### Complete the following:
1. In the Microsoft trial passage below, retype the part between "As the afternoon" and "has monopoly power.", inclusive.
2. Name every company mentioned in the Microsoft trial passage below.

### Passage to read:
╔══
All afternoon they slug it out, two heavyweights who refuse to give so much as an inch. Boies shows that Microsoft tightened its licensing requirements for Windows right at the time Netscape was emerging as a threat. Over and over, he phrases questions that suggest that this is no coincidence. Kempin responds that the restrictions were tightened because the OEMs were, in his words, "butchering Windows." Comparing the operating system with a book, Kempin said that the OEMs had been "ripping out the first chapter" when they tried to alter Microsoft's boot-up sequence and that this had to be stopped. Boies shows Kempin a letter from a Hewlett-Packard official, a missive that was first read during the government's opening argument: "If we had a choice of suppliers," reads the angry note, "you would not be our supplier of choice." Kempin dismisses this as an ordinary business dispute between partners.

Kempin points out that many of these restrictions have since been loosened to give OEMs greater freedom--but Boies hits right back. He notes that this loosening has only come about since the government filed its suit--and only because Microsoft has chosen to waive portions of the license. His implication is clear: Microsoft has retained the right to end the waivers, and could do so the minute the case ends. By midafternoon they're onto the subject of pricing, with Boies showing that the key Microsoft allies, Compaq and Dell, get better deals on Windows than Gateway, which has had fights with Microsoft over Gateway's desire to promote Netscape. Kempin says that has nothing to do with the price differential. Boies begins to read from sworn answers by Gateway to interrogatories from the Department of Justice: "After Gateway began offering Netscape Navigator, a competitive browser product," he reads, "Microsoft representatives repeatedly told Gateway representatives that Microsoft considers Gateway's offer of the competitive product a 'serious' issue that could 'affect our working relationship.' " "I am totally confused by that statement," replies Kempin--so Boies reads another excerpt, with another harsh allegation. And another. And another. Finally Judge Jackson jumps in. "Are you saying [these things] never happened?" "I mean," replies Kempin, "I have no knowledge of that."

As the afternoon progresses, I sense that we are, finally, in the belly of the beast. This is the case, right here. Does Microsoft have monopoly power? Does it abuse that power? That is what Boies and Kempin are arguing about. There are none of the fireworks or theatrics that have characterized so much of this trial. Yet we're riveted; we know how important this is. Boies shows Kempin his deposition, taken months earlier, in which the Microsoft executive testified that in deciding how to price Windows 98, the only other operating system he compared it with was Windows 95. Boies will later trumpet this as a Microsoft admission that it has monopoly power.

It's early evening now. The federal courthouse is nearly empty except for Judge Jackson's courtroom. Even here, the audience has gradually thinned, as reporters have left to meet their deadlines. Nobody is whispering, as we so often do. Nobody is making eye contact. Nobody is doing anything except listening to and watching David Boies and Joachim Kempin. Suddenly I feel as though we're cut off from the rest of the world. It's as if nothing else in the world matters more than this--this momentous struggle to define what Microsoft is and how it does its business.
╚══
### Data excerpts:
╔══
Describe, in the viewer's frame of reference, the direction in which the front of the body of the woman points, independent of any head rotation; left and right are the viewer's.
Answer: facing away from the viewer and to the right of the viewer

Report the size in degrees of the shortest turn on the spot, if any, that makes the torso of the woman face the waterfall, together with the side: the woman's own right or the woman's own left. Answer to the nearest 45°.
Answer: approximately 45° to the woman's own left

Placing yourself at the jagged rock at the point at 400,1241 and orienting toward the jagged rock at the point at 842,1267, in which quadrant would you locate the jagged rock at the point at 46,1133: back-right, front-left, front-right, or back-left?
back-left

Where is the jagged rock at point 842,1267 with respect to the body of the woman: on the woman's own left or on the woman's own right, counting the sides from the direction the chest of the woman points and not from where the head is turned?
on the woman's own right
╚══
### Task responses:
1.
As the afternoon progresses, I sense that we are, finally, in the belly of the beast. This is the case, right here. Does Microsoft have monopoly power? Does it abuse that power? That is what Boies and Kempin are arguing about. There are none of the fireworks or theatrics that have characterized so much of this trial. Yet we're riveted; we know how important this is. Boies shows Kempin his deposition, taken months earlier, in which the Microsoft executive testified that in deciding how to price Windows 98, the only other operating system he compared it with was Windows 95. Boies will later trumpet this as a Microsoft admission that it has monopoly power.

2.
Microsoft
Netscape
Hewlett-Packard
Compaq
Dell
Gateway